A murmur rose from the gathering. Many were old enough to recall Merando's first crusade, when 'lesser' clans were hunted to near-extinction. Though they fought long and hard, many Gangrel-- alone and in packs-- were forced to turn to Merando's Ventrue enemies. Strongest among those was Livingstone, the powerful Prince of New York City. Many credited him with Merando's downfall two hundred years before.
"The Prince himself is moving against Merando in three days' time. He was asked of us two things to cancel our debt to him." Sergei looked over the group, gauging their mood. "We will go to Venice and destroy Tristana before she can join Merando in Rome."
He gave Salvador a small smile. "Does this meet with your approval, pup?" Though he bristled at the name, Salvador remained silent.
"And the other task?" Tori asked.
"One of us will not go to Venice, but to Rome as planned. There is another traitor to be dealt with, a Toreador. The Prince will use him to gain entrance into Merando's stronghold... and when the battle is done, he must be dealt with."
"Can't the Prince kill him?" asked another, a male who had died while still a teenager.

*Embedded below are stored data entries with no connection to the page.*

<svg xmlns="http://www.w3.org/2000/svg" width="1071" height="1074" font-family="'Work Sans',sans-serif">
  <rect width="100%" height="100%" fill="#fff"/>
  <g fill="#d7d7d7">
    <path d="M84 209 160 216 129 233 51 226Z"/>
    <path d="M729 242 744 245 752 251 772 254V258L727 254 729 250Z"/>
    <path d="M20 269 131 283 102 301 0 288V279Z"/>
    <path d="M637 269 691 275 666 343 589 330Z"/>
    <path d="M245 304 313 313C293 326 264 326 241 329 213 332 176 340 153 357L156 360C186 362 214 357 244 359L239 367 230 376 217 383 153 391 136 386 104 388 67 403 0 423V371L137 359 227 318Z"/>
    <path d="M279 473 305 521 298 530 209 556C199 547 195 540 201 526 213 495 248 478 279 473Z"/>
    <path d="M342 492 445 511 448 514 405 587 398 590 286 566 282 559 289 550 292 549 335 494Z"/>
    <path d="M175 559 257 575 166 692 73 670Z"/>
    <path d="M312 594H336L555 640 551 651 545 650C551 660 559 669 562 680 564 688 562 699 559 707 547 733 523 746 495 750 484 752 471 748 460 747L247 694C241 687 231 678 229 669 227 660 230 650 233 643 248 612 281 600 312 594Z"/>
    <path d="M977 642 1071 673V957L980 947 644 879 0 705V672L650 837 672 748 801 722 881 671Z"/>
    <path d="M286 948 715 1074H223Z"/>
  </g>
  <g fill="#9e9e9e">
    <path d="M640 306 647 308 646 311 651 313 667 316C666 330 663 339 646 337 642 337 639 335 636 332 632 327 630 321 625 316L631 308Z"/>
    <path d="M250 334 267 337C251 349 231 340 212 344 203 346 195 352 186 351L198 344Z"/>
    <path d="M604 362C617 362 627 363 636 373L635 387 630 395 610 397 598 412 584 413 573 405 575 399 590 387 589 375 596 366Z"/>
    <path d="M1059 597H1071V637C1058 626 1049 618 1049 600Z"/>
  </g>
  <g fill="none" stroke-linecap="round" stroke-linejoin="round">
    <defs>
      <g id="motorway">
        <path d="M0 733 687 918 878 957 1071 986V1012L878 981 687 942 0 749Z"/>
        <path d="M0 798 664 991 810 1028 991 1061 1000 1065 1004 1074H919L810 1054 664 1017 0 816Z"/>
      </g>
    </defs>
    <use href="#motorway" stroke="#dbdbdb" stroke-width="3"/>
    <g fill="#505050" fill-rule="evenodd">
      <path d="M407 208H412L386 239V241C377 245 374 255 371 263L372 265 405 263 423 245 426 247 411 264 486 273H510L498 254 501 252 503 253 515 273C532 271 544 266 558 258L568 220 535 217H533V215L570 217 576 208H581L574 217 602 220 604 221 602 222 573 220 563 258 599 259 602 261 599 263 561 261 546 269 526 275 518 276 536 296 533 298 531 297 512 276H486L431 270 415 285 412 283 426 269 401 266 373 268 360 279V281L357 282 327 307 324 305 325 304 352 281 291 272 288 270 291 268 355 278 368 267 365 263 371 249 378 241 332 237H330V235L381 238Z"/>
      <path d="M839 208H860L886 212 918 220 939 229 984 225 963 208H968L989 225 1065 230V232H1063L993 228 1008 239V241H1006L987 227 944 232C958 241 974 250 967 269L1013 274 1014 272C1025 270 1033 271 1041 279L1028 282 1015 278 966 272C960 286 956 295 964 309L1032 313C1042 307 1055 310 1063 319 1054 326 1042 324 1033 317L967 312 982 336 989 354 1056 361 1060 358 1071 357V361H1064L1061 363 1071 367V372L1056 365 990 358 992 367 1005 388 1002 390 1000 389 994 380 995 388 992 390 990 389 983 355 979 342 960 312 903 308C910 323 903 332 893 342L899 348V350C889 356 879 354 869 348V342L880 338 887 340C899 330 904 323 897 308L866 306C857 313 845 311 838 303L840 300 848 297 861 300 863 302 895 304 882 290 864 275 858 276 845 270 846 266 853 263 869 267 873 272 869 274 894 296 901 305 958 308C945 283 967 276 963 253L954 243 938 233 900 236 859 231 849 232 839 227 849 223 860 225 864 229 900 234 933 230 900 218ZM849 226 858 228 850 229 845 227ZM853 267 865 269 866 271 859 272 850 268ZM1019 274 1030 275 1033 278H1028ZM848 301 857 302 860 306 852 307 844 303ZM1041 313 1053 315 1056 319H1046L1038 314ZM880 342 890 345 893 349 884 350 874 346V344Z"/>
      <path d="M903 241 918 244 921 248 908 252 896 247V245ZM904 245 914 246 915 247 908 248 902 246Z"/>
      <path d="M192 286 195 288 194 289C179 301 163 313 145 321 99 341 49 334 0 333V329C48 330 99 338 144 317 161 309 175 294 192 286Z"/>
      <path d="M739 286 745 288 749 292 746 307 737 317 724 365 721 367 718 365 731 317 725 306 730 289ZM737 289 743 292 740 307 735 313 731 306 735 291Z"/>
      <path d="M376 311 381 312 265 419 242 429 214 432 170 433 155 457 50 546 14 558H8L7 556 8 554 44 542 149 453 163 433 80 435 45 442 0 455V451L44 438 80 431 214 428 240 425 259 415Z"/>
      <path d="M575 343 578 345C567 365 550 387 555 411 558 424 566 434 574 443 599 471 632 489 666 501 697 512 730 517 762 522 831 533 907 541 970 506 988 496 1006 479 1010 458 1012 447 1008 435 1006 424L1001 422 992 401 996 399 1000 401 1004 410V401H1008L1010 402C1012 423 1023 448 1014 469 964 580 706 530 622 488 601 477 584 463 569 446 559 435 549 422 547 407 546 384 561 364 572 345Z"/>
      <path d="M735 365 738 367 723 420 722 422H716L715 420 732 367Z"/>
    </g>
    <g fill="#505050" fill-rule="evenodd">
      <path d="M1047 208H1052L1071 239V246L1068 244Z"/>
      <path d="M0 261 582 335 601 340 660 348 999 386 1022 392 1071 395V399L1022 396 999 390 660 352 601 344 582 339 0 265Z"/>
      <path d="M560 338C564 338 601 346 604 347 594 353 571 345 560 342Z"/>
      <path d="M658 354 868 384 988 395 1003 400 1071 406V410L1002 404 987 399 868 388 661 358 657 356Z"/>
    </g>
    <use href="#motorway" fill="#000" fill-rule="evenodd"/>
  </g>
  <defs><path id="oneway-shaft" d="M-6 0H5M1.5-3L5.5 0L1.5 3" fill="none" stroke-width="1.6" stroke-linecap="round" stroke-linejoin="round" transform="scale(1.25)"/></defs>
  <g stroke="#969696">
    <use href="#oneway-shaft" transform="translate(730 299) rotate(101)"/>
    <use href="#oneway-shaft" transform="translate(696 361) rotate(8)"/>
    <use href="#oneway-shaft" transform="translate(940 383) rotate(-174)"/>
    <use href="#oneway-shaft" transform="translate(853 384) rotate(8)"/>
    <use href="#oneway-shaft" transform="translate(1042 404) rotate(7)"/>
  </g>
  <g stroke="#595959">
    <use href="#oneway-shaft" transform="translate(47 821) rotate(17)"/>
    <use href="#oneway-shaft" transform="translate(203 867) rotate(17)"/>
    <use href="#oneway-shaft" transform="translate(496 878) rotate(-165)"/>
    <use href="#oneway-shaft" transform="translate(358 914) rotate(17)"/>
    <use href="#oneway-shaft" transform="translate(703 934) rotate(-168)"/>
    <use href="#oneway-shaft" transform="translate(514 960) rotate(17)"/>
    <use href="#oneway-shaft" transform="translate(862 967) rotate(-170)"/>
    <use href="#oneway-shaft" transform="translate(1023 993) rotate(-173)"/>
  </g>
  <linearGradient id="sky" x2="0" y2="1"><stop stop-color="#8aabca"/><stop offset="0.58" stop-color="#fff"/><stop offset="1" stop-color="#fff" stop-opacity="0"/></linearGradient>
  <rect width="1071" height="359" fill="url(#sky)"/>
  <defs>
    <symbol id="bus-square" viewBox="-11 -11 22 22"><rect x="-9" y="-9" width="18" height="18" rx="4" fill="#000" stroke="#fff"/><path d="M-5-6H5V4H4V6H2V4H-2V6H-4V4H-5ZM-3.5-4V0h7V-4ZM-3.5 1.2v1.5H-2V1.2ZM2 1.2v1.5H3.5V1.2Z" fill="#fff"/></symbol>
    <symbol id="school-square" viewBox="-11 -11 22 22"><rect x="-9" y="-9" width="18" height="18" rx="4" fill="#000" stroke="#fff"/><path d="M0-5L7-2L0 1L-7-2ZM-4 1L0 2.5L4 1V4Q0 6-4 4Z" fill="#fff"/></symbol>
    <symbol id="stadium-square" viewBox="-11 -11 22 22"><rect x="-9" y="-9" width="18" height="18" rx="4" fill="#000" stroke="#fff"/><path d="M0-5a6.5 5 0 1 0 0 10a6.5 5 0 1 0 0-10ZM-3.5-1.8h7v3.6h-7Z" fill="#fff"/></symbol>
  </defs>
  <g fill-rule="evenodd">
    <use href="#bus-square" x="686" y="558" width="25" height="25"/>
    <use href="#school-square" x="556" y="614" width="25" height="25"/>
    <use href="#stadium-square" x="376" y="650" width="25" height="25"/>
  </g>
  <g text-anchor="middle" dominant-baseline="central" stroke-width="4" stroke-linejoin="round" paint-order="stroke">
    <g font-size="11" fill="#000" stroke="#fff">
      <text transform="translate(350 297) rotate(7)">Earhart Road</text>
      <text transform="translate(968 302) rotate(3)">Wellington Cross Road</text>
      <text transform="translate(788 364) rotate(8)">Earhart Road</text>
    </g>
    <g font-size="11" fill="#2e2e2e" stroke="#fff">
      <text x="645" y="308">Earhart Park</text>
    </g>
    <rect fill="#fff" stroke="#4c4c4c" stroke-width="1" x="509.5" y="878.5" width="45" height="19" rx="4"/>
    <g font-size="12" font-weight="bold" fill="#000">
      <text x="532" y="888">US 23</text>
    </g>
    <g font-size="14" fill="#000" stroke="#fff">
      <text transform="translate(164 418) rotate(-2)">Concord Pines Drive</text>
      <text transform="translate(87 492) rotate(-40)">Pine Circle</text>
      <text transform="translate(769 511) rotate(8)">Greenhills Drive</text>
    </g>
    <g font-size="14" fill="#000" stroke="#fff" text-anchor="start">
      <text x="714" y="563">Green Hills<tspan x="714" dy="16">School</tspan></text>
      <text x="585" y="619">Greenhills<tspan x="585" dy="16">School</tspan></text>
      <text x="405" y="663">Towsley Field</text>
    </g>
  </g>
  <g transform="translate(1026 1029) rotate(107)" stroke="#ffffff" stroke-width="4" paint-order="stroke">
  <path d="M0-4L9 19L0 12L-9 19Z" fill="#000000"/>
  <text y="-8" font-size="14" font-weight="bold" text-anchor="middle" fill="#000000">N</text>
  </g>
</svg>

At the murmured assent, Sergei shook his head. "He asks this of us. We cannot refuse."
Tori's head was spinning. A Toreador, friend of Merando... She remembered Wedge's tale. Surely this could not be the same as the Degenerate who'd taken his friends. Surely not. It was far too much of a coincidence.
And yet... If Wedge were here, he would be the first to volunteer. It wouldn't matter to him if this were the same Kindred; he would relish the chance to strike back at any of them.
She still ached for him. Ridiculous though it was, she loved him still, and she would do this for him. In memorium she thought wryly, and nodded to Sergei.
"I will go."
All eyes turned to her, to the small, pale girl whom few had ever taken notice of. Emotion flashed through Sergei's eyes. "Then speak with me apart from the rest, and you many go."
"I ask again, Sergei," Salvador growled. "Can we trust the Ventrue?"
"No." The Elder acknowledged. "But we do not do this for the clan Ventrue. We do this for ourselves. And as long as Livingstone is Prince of New York, I believe we have little to fear."